**DATA TO USE**:
- Opening Delimiter -
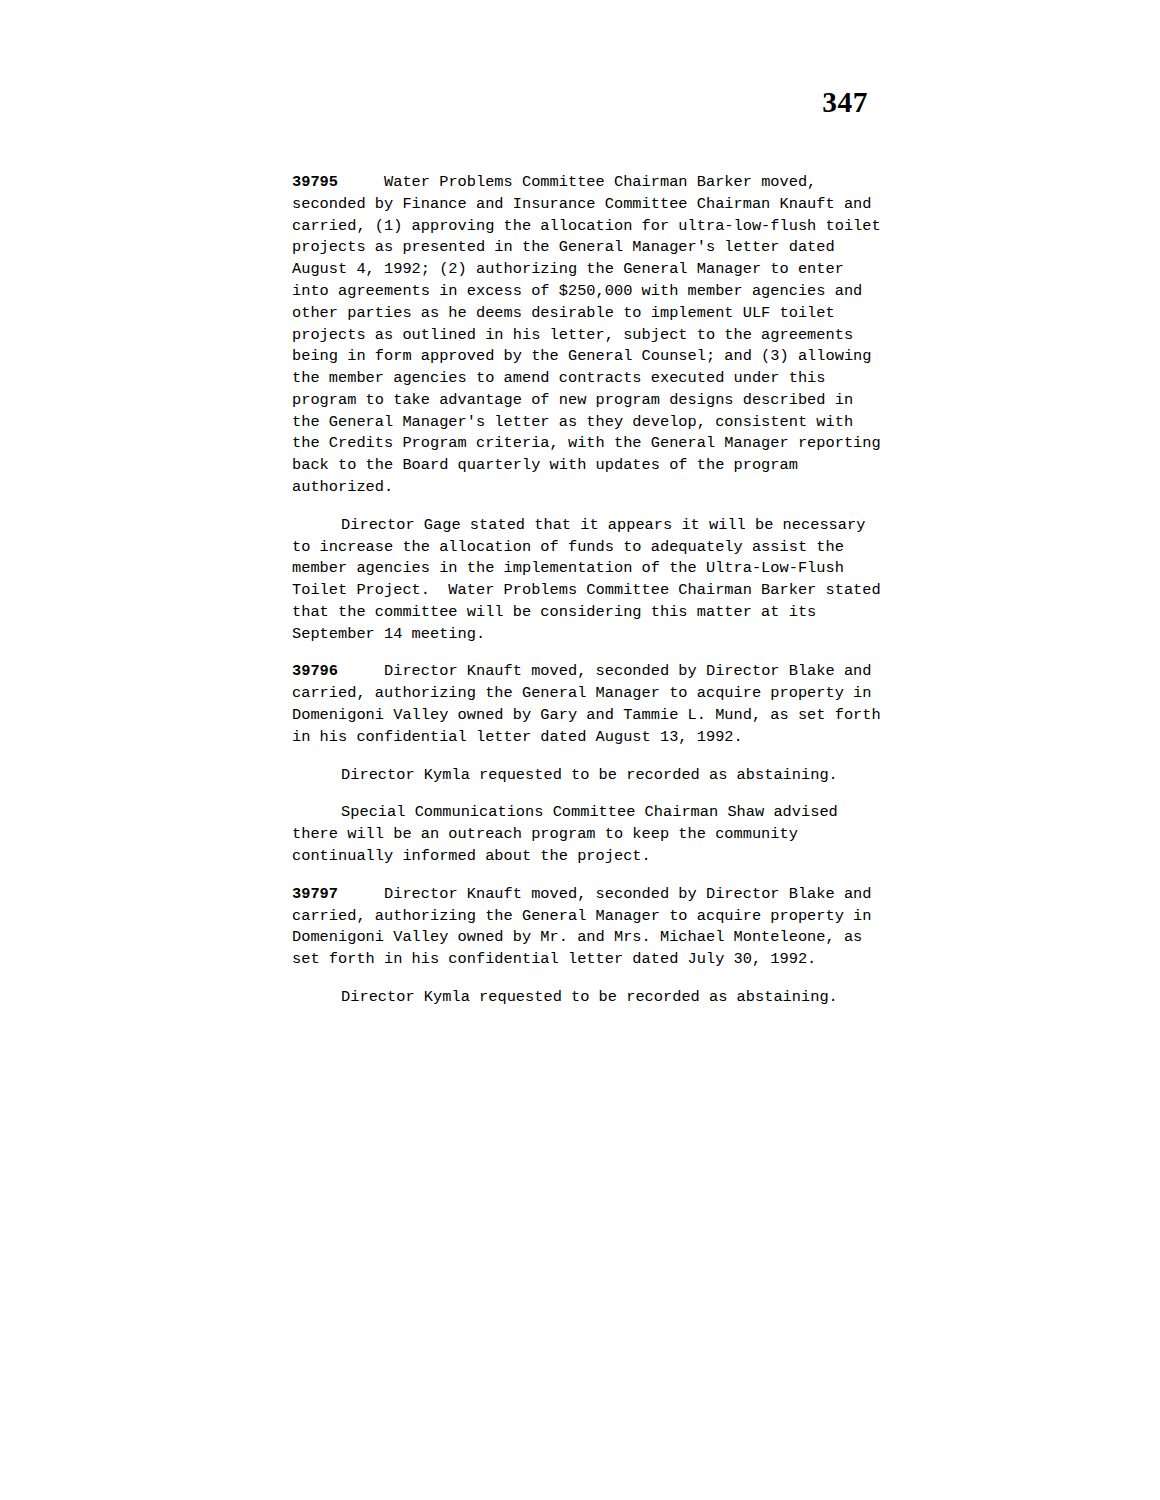347
39795 Water Problems Committee Chairman Barker moved, seconded by Finance and Insurance Committee Chairman Knauft and carried, (1) approving the allocation for ultra-low-flush toilet projects as presented in the General Manager's letter dated August 4, 1992; (2) authorizing the General Manager to enter into agreements in excess of $250,000 with member agencies and other parties as he deems desirable to implement ULF toilet projects as outlined in his letter, subject to the agreements being in form approved by the General Counsel; and (3) allowing the member agencies to amend contracts executed under this program to take advantage of new program designs described in the General Manager's letter as they develop, consistent with the Credits Program criteria, with the General Manager reporting back to the Board quarterly with updates of the program authorized.
Director Gage stated that it appears it will be necessary to increase the allocation of funds to adequately assist the member agencies in the implementation of the Ultra-Low-Flush Toilet Project. Water Problems Committee Chairman Barker stated that the committee will be considering this matter at its September 14 meeting.
39796 Director Knauft moved, seconded by Director Blake and carried, authorizing the General Manager to acquire property in Domenigoni Valley owned by Gary and Tammie L. Mund, as set forth in his confidential letter dated August 13, 1992.
Director Kymla requested to be recorded as abstaining.
Special Communications Committee Chairman Shaw advised there will be an outreach program to keep the community continually informed about the project.
39797 Director Knauft moved, seconded by Director Blake and carried, authorizing the General Manager to acquire property in Domenigoni Valley owned by Mr. and Mrs. Michael Monteleone, as set forth in his confidential letter dated July 30, 1992.
Director Kymla requested to be recorded as abstaining.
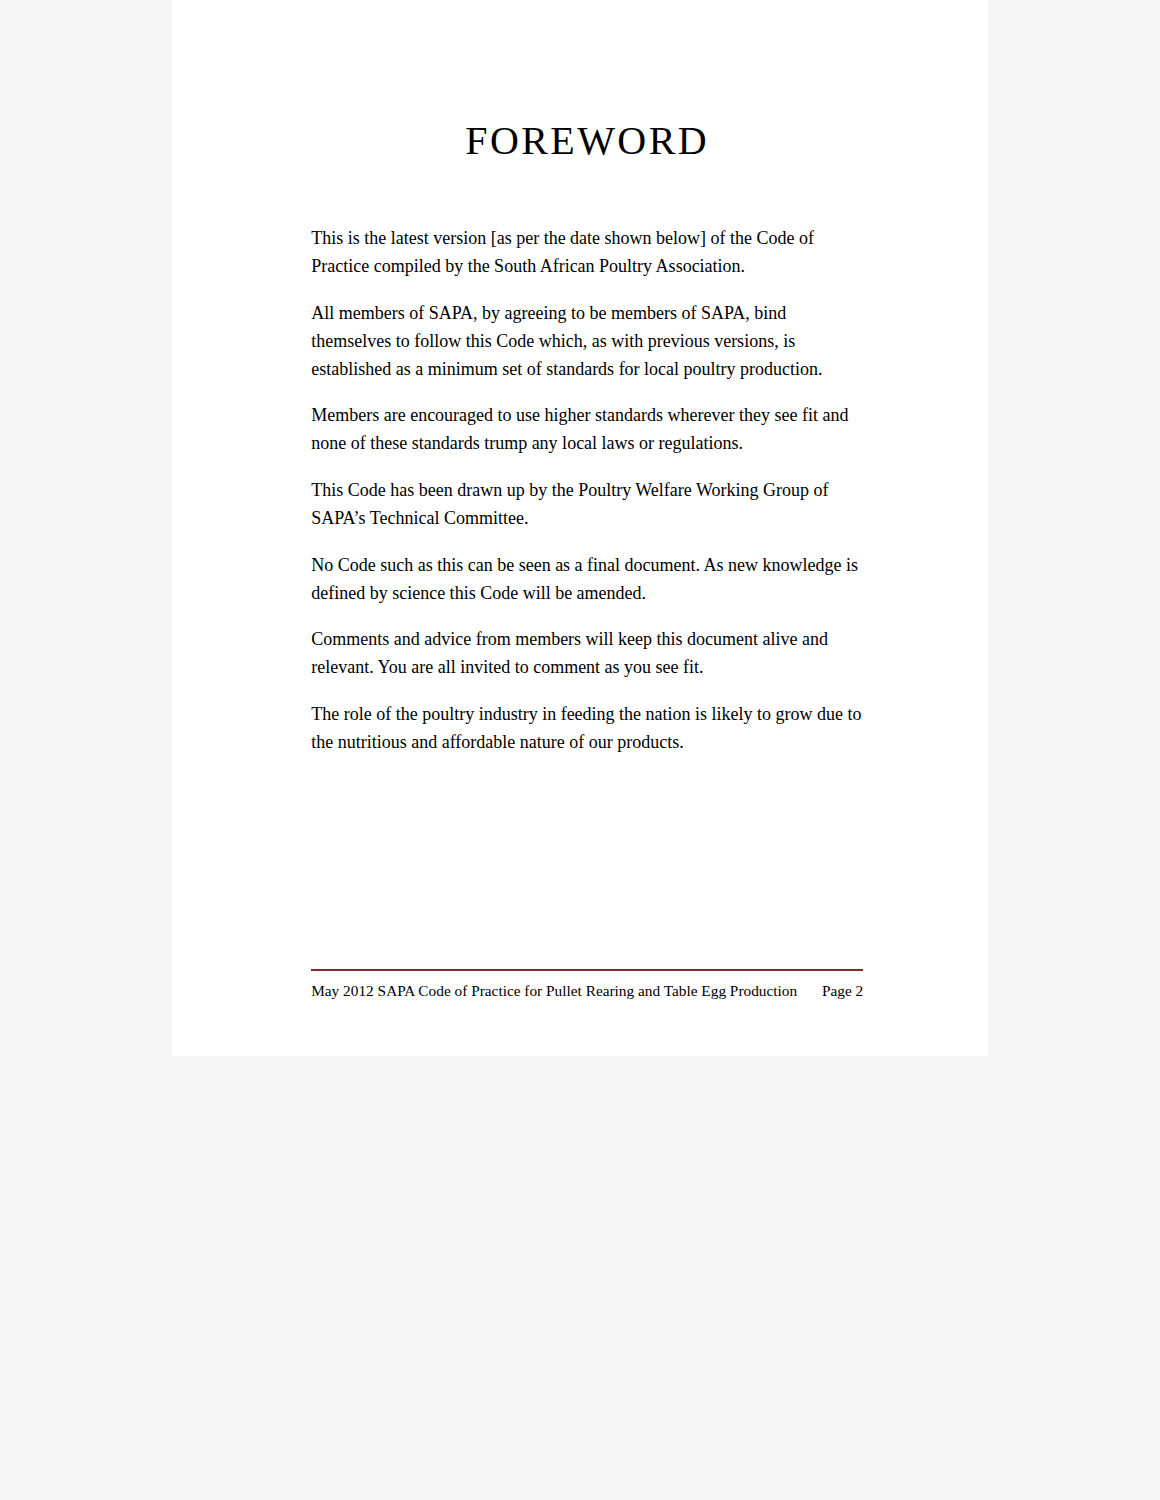FOREWORD
This is the latest version [as per the date shown below] of the Code of Practice compiled by the South African Poultry Association.
All members of SAPA, by agreeing to be members of SAPA, bind themselves to follow this Code which, as with previous versions, is established as a minimum set of standards for local poultry production.
Members are encouraged to use higher standards wherever they see fit and none of these standards trump any local laws or regulations.
This Code has been drawn up by the Poultry Welfare Working Group of SAPA’s Technical Committee.
No Code such as this can be seen as a final document. As new knowledge is defined by science this Code will be amended.
Comments and advice from members will keep this document alive and relevant. You are all invited to comment as you see fit.
The role of the poultry industry in feeding the nation is likely to grow due to the nutritious and affordable nature of our products.
May 2012 SAPA Code of Practice for Pullet Rearing and Table Egg Production Page 2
- Closing Delimiter -
**TASK BRIEF**: What is needed is an exact repeat of every entry above, with the pictures left out.

**EXERCISE RESULT**:
347
39795 Water Problems Committee Chairman Barker moved, seconded by Finance and Insurance Committee Chairman Knauft and carried, (1) approving the allocation for ultra-low-flush toilet projects as presented in the General Manager's letter dated August 4, 1992; (2) authorizing the General Manager to enter into agreements in excess of $250,000 with member agencies and other parties as he deems desirable to implement ULF toilet projects as outlined in his letter, subject to the agreements being in form approved by the General Counsel; and (3) allowing the member agencies to amend contracts executed under this program to take advantage of new program designs described in the General Manager's letter as they develop, consistent with the Credits Program criteria, with the General Manager reporting back to the Board quarterly with updates of the program authorized.
Director Gage stated that it appears it will be necessary to increase the allocation of funds to adequately assist the member agencies in the implementation of the Ultra-Low-Flush Toilet Project. Water Problems Committee Chairman Barker stated that the committee will be considering this matter at its September 14 meeting.
39796 Director Knauft moved, seconded by Director Blake and carried, authorizing the General Manager to acquire property in Domenigoni Valley owned by Gary and Tammie L. Mund, as set forth in his confidential letter dated August 13, 1992.
Director Kymla requested to be recorded as abstaining.
Special Communications Committee Chairman Shaw advised there will be an outreach program to keep the community continually informed about the project.
39797 Director Knauft moved, seconded by Director Blake and carried, authorizing the General Manager to acquire property in Domenigoni Valley owned by Mr. and Mrs. Michael Monteleone, as set forth in his confidential letter dated July 30, 1992.
Director Kymla requested to be recorded as abstaining.
FOREWORD
This is the latest version [as per the date shown below] of the Code of Practice compiled by the South African Poultry Association.
All members of SAPA, by agreeing to be members of SAPA, bind themselves to follow this Code which, as with previous versions, is established as a minimum set of standards for local poultry production.
Members are encouraged to use higher standards wherever they see fit and none of these standards trump any local laws or regulations.
This Code has been drawn up by the Poultry Welfare Working Group of SAPA’s Technical Committee.
No Code such as this can be seen as a final document. As new knowledge is defined by science this Code will be amended.
Comments and advice from members will keep this document alive and relevant. You are all invited to comment as you see fit.
The role of the poultry industry in feeding the nation is likely to grow due to the nutritious and affordable nature of our products.
May 2012 SAPA Code of Practice for Pullet Rearing and Table Egg Production Page 2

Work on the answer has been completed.